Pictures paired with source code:
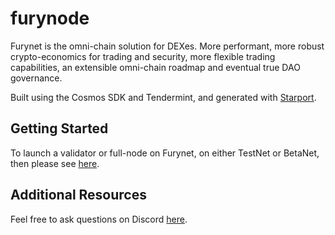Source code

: # furynode

Furynet is the omni-chain solution for DEXes. More performant, more robust crypto-economics for trading and security, more flexible trading capabilities, an extensible omni-chain roadmap and eventual true DAO governance.

Built using the Cosmos SDK and Tendermint, and generated with [Starport](https://github.com/tendermint/starport).

## Getting Started

To launch a validator or full-node on Furynet, on either TestNet or BetaNet, then please see [here](https://github.com/Furynet/furynet-validators).

## Additional Resources

Feel free to ask questions on Discord [here](https://discord.gg/vdNRZBttC8).

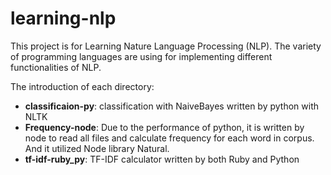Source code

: # learning-nlp

This project is for Learning Nature Language Processing (NLP). The variety of programming languages are using for implementing different functionalities of NLP.


The introduction of each directory:

* **classificaion-py**: classification with NaiveBayes written by python with NLTK
* **Frequency-node**: Due to the performance of python, it is written by node to read all files and calculate frequency for each word in corpus. And it utilized Node library Natural.
* **tf-idf-ruby_py**: TF-IDF calculator written by both Ruby and Python

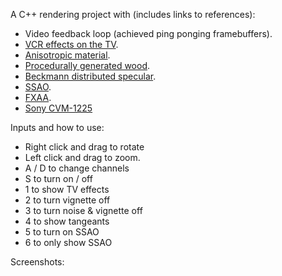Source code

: A C++ rendering project with (includes links to references):

* Video feedback loop (achieved ping ponging framebuffers).
* [VCR effects on the TV](https://www.shadertoy.com/view/ldjGzV).
* [Anisotropic material](https://web.archive.org/web/20070221105901/http://www.cs.ubc.ca/~heidrich/Papers/IMDSP.98.pdf).
* [Procedurally generated wood](https://thebookofshaders.com/11/ "Book of Shaders").
* [Beckmann distributed specular](https://github.com/stackgl/glsl-specular-beckmann).
* [SSAO](https://learnopengl.com/#!Advanced-Lighting/SSAO).
* [FXAA](https://github.com/mattdesl/glsl-fxaa/blob/master/fxaa.glsl).
* [Sony CVM-1225](https://www.flickr.com/photos/41002268@N03/5170714201/in/photostream/)

Inputs and how to use:

* Right click and drag to rotate
* Left click and drag to zoom.
* A / D to change channels
* S to turn on / off
* 1 to show TV effects
* 2 to turn vignette off
* 3 to turn noise & vignette off
* 4 to show tangeants
* 5 to turn on SSAO
* 6 to only show SSAO

Screenshots:
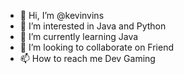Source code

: - 👋 Hi, I’m @kevinvins
- 👀 I’m interested in Java and Python
- 🌱 I’m currently learning Java
- 💞️ I’m looking to collaborate on Friend
- 📫 How to reach me Dev Gaming

<!---
kevinvins/kevinvins is a ✨ special ✨ repository because its `README.md` (this file) appears on your GitHub profile.
You can click the Preview link to take a look at your changes.
--->
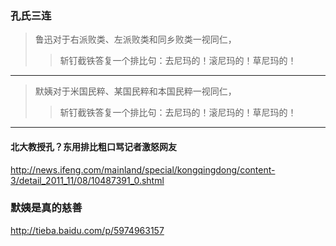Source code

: ### 孔氏三连
>鲁迅对于右派败类、左派败类和同乡败类一视同仁，
>>斩钉截铁答复一个排比句：去尼玛的！滚尼玛的！草尼玛的！
---
>默姨对于米国民粹、某国民粹和本国民粹一视同仁，
>>斩钉截铁答复一个排比句：去尼玛的！滚尼玛的！草尼玛的！
---
#### 北大教授孔？东用排比粗口骂记者激怒网友
http://news.ifeng.com/mainland/special/kongqingdong/content-3/detail_2011_11/08/10487391_0.shtml
### 默姨是真的慈善
http://tieba.baidu.com/p/5974963157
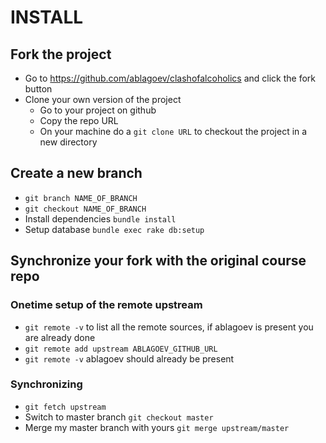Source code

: # INSTALL

## Fork the project

* Go to https://github.com/ablagoev/clashofalcoholics and click the fork button
* Clone your own version of the project
  * Go to your project on github
  * Copy the repo URL
  * On your machine do a `git clone URL` to checkout the project in a new directory

## Create a new branch

* `git branch NAME_OF_BRANCH`
* `git checkout NAME_OF_BRANCH`
* Install dependencies `bundle install`
* Setup database `bundle exec rake db:setup`

## Synchronize your fork with the original course repo

### Onetime setup of the remote upstream

* `git remote -v` to list all the remote sources, if ablagoev is present you are already done
* `git remote add upstream ABLAGOEV_GITHUB_URL`
* `git remote -v` ablagoev should already be present

### Synchronizing

* `git fetch upstream`
* Switch to master branch `git checkout master`
* Merge my master branch with yours `git merge upstream/master`
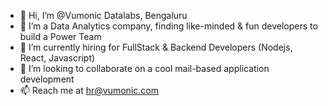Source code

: - 👋 Hi, I’m @Vumonic Datalabs, Bengaluru
- 👀 I’m a Data Analytics company, finding like-minded & fun developers to build a Power Team
- 🌱 I’m currently hiring for FullStack & Backend Developers (Nodejs, React, Javascript)
- 💞️ I’m looking to collaborate on a cool mail-based application development
- 📫 Reach me at hr@vumonic.com

<!---
Vumonic/Vumonic is a ✨ special ✨ repository because its `README.md` (this file) appears on your GitHub profile.
You can click the Preview link to take a look at your changes.
--->
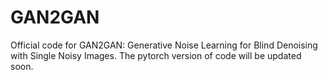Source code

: # GAN2GAN
Official code for GAN2GAN: Generative Noise Learning for Blind Denoising with Single Noisy Images.
The pytorch version of code will be updated soon.
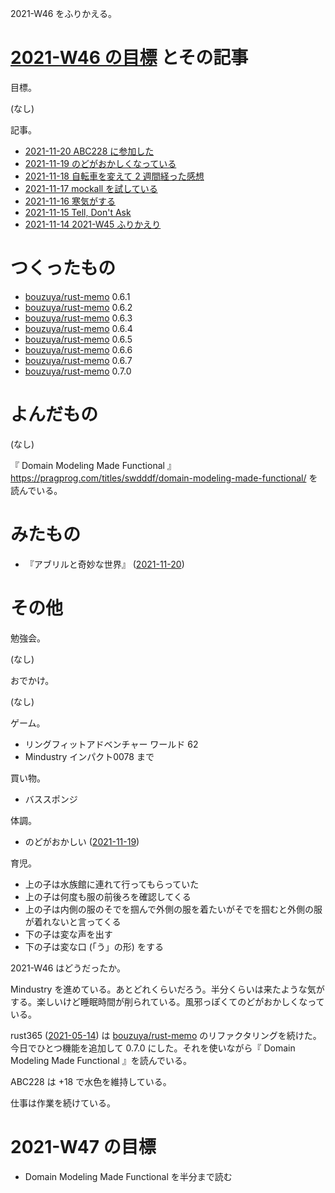 2021-W46 をふりかえる。

# [2021-W46 の目標][2021-11-14] とその記事

目標。

(なし)

記事。

- [2021-11-20 ABC228 に参加した][2021-11-20]
- [2021-11-19 のどがおかしくなっている][2021-11-19]
- [2021-11-18 自転車を変えて 2 週間経った感想][2021-11-18]
- [2021-11-17 mockall を試している][2021-11-17]
- [2021-11-16 寒気がする][2021-11-16]
- [2021-11-15 Tell, Don't Ask][2021-11-15]
- [2021-11-14 2021-W45 ふりかえり][2021-11-14]

# つくったもの

- [bouzuya/rust-memo] 0.6.1
- [bouzuya/rust-memo] 0.6.2
- [bouzuya/rust-memo] 0.6.3
- [bouzuya/rust-memo] 0.6.4
- [bouzuya/rust-memo] 0.6.5
- [bouzuya/rust-memo] 0.6.6
- [bouzuya/rust-memo] 0.6.7
- [bouzuya/rust-memo] 0.7.0

# よんだもの

(なし)

『 Domain Modeling Made Functional 』 <https://pragprog.com/titles/swdddf/domain-modeling-made-functional/> を読んでいる。

# みたもの

- 『アブリルと奇妙な世界』 ([2021-11-20])

# その他

勉強会。

(なし)

おでかけ。

(なし)

ゲーム。

- リングフィットアドベンチャー ワールド 62
- Mindustry インパクト0078 まで

買い物。

- バススポンジ

体調。

- のどがおかしい ([2021-11-19])

育児。

- 上の子は水族館に連れて行ってもらっていた
- 上の子は何度も服の前後ろを確認してくる
- 上の子は内側の服のそでを掴んで外側の服を着たいがそでを掴むと外側の服が着れないと言ってくる
- 下の子は変な声を出す
- 下の子は変な口 (「う」の形) をする

2021-W46 はどうだったか。

Mindustry を進めている。あとどれくらいだろう。半分くらいは来たような気がする。楽しいけど睡眠時間が削られている。風邪っぽくてのどがおかしくなっている。

rust365 ([2021-05-14]) は [bouzuya/rust-memo] のリファクタリングを続けた。今日でひとつ機能を追加して 0.7.0 にした。それを使いながら『 Domain Modeling Made Functional 』を読んでいる。

ABC228 は +18 で水色を維持している。

仕事は作業を続けている。

# 2021-W47 の目標

- Domain Modeling Made Functional を半分まで読む

[2021-05-14]: https://blog.bouzuya.net/2021/05/14/
[2021-11-14]: https://blog.bouzuya.net/2021/11/14/
[2021-11-15]: https://blog.bouzuya.net/2021/11/15/
[2021-11-16]: https://blog.bouzuya.net/2021/11/16/
[2021-11-17]: https://blog.bouzuya.net/2021/11/17/
[2021-11-18]: https://blog.bouzuya.net/2021/11/18/
[2021-11-19]: https://blog.bouzuya.net/2021/11/19/
[2021-11-20]: https://blog.bouzuya.net/2021/11/20/
[bouzuya/rust-memo]: https://github.com/bouzuya/rust-memo
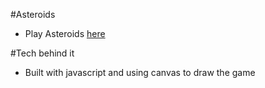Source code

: #Asteroids

* Play Asteroids [here](http://teaflavored.github.io/asteroids/)

#Tech behind it

* Built with javascript and using canvas to draw the game
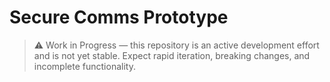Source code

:  # Secure Comms Prototype

 > ⚠️ Work in Progress — this repository is an active development effort and is not yet stable. Expect rapid iteration, breaking changes, and incomplete functionality.
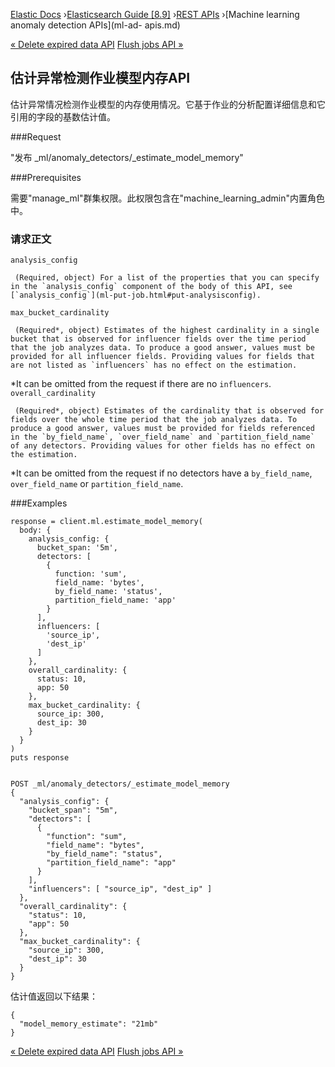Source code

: 

[Elastic Docs](/guide/) ›[Elasticsearch Guide [8.9]](index.md) ›[REST
APIs](rest-apis.md) ›[Machine learning anomaly detection APIs](ml-ad-
apis.md)

[« Delete expired data API](ml-delete-expired-data.md) [Flush jobs API
»](ml-flush-job.md)

## 估计异常检测作业模型内存API

估计异常情况检测作业模型的内存使用情况。它基于作业的分析配置详细信息和它引用的字段的基数估计值。

###Request

"发布 _ml/anomaly_detectors/_estimate_model_memory"

###Prerequisites

需要"manage_ml"群集权限。此权限包含在"machine_learning_admin"内置角色中。

### 请求正文

`analysis_config`

     (Required, object) For a list of the properties that you can specify in the `analysis_config` component of the body of this API, see [`analysis_config`](ml-put-job.html#put-analysisconfig). 
`max_bucket_cardinality`

     (Required*, object) Estimates of the highest cardinality in a single bucket that is observed for influencer fields over the time period that the job analyzes data. To produce a good answer, values must be provided for all influencer fields. Providing values for fields that are not listed as `influencers` has no effect on the estimation.  
*It can be omitted from the request if there are no `influencers`. 
`overall_cardinality`

     (Required*, object) Estimates of the cardinality that is observed for fields over the whole time period that the job analyzes data. To produce a good answer, values must be provided for fields referenced in the `by_field_name`, `over_field_name` and `partition_field_name` of any detectors. Providing values for other fields has no effect on the estimation.  
*It can be omitted from the request if no detectors have a `by_field_name`, `over_field_name` or `partition_field_name`. 

###Examples

    
    
    response = client.ml.estimate_model_memory(
      body: {
        analysis_config: {
          bucket_span: '5m',
          detectors: [
            {
              function: 'sum',
              field_name: 'bytes',
              by_field_name: 'status',
              partition_field_name: 'app'
            }
          ],
          influencers: [
            'source_ip',
            'dest_ip'
          ]
        },
        overall_cardinality: {
          status: 10,
          app: 50
        },
        max_bucket_cardinality: {
          source_ip: 300,
          dest_ip: 30
        }
      }
    )
    puts response
    
    
    POST _ml/anomaly_detectors/_estimate_model_memory
    {
      "analysis_config": {
        "bucket_span": "5m",
        "detectors": [
          {
            "function": "sum",
            "field_name": "bytes",
            "by_field_name": "status",
            "partition_field_name": "app"
          }
        ],
        "influencers": [ "source_ip", "dest_ip" ]
      },
      "overall_cardinality": {
        "status": 10,
        "app": 50
      },
      "max_bucket_cardinality": {
        "source_ip": 300,
        "dest_ip": 30
      }
    }

估计值返回以下结果：

    
    
    {
      "model_memory_estimate": "21mb"
    }

[« Delete expired data API](ml-delete-expired-data.md) [Flush jobs API
»](ml-flush-job.md)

Exercise requirements: Copy out the lines starting at the one containing "This project is" and ending at the one containing "A C++ rendering", both included, without the pictures.

Exercise response:
This project is for Learning Nature Language Processing (NLP). The variety of programming languages are using for implementing different functionalities of NLP.


The introduction of each directory:

* **classificaion-py**: classification with NaiveBayes written by python with NLTK
* **Frequency-node**: Due to the performance of python, it is written by node to read all files and calculate frequency for each word in corpus. And it utilized Node library Natural.
* **tf-idf-ruby_py**: TF-IDF calculator written by both Ruby and Python

Source code

: A C++ rendering project with (includes links to references):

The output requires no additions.